Dividends. Subject to preferences that may be applicable to any then outstanding preferred stock, holders of our Common Stock are entitled to receive dividends, if any, as may be declared from time to time by our board of directors out of legally available funds.
Liquidation and Dissolution. In the event of our liquidation, dissolution or winding up, holders of our Common Stock will be entitled to share ratably in the net assets legally available for distribution to stockholders after the payment of all our debts and other liabilities and the satisfaction of any liquidation preference granted to the holders of any then outstanding shares of preferred stock.
Other Rights and Restrictions. Holders of our Common Stock have no preemptive, conversion, subscription or other rights, and there are no redemption or sinking fund provisions applicable to our Common Stock. The rights, preferences and privileges of the holders of our Common Stock are subject to and may be adversely affected by the rights of the holders of shares of any series of our preferred stock that we may designated in the future.
Listing. Our Common Stock is listed on the Nasdaq Global Select Market under the symbol “IPSC.”
Transfer Agent and Registrar. The transfer agent and registrar for our Common Stock is American Stock Transfer & Trust Company, LLC.

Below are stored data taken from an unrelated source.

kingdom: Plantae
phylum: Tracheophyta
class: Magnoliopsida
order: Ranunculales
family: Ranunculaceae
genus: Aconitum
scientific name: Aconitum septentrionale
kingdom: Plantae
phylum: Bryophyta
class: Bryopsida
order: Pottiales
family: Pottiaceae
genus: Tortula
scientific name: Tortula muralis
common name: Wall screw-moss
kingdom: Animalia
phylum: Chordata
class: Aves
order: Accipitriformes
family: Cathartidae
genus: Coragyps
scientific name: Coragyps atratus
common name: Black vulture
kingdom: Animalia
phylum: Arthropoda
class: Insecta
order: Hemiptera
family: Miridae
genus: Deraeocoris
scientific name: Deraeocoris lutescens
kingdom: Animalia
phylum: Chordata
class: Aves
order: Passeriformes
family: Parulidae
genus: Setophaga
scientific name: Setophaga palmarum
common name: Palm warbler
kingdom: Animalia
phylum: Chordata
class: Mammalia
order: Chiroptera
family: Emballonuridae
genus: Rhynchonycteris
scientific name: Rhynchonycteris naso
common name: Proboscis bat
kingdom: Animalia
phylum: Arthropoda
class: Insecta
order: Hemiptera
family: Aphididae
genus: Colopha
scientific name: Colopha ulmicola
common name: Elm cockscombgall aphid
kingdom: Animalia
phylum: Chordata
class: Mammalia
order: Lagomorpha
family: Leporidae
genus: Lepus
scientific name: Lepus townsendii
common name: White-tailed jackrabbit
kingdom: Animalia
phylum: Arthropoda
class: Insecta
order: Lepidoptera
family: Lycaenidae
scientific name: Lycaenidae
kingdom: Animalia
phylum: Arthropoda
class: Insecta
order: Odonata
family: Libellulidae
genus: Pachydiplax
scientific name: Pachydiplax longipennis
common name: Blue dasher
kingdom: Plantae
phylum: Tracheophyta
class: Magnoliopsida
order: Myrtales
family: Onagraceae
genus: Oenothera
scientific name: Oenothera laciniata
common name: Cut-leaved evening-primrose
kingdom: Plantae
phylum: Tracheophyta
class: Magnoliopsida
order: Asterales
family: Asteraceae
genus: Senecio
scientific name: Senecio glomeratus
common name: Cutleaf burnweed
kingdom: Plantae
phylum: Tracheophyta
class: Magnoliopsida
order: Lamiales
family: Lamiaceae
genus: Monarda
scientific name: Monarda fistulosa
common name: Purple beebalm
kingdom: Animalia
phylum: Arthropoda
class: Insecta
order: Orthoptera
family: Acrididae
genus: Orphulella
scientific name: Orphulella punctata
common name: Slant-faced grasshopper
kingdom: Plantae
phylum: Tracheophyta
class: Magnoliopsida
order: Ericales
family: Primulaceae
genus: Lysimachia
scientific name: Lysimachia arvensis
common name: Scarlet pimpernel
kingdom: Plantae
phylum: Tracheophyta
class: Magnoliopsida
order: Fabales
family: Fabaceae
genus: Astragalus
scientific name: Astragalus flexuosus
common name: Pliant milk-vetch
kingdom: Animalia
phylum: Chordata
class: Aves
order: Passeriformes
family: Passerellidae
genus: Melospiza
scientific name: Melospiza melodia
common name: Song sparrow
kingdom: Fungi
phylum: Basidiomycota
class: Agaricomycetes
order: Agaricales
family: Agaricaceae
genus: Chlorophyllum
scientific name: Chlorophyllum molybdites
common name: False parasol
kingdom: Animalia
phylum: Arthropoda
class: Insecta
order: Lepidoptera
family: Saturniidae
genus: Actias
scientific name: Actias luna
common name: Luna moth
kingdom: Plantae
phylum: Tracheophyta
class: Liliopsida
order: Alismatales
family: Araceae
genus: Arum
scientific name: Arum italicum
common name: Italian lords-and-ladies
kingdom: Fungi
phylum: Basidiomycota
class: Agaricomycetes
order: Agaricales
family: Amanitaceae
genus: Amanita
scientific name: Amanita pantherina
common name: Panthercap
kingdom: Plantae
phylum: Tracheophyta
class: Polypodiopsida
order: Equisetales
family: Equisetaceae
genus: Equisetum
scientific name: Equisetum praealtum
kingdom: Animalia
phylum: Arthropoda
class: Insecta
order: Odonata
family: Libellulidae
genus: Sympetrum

Anti-Takeover Provisions of Delaware law and our charter documents
Some provisions of Delaware law and our second amended and restated certificate of incorporation and our amended and restated bylaws contain provisions that could make the following transactions more difficult: acquisition of us by means of a tender offer; acquisition of us by means of a proxy contest or otherwise; or removal of our incumbent officers and directors. It is possible that these provisions could make it more difficult to accomplish or could deter transactions that stockholders may otherwise consider to be in their best interest or in our best interests, including transactions that might result in a premium over the market price for our shares.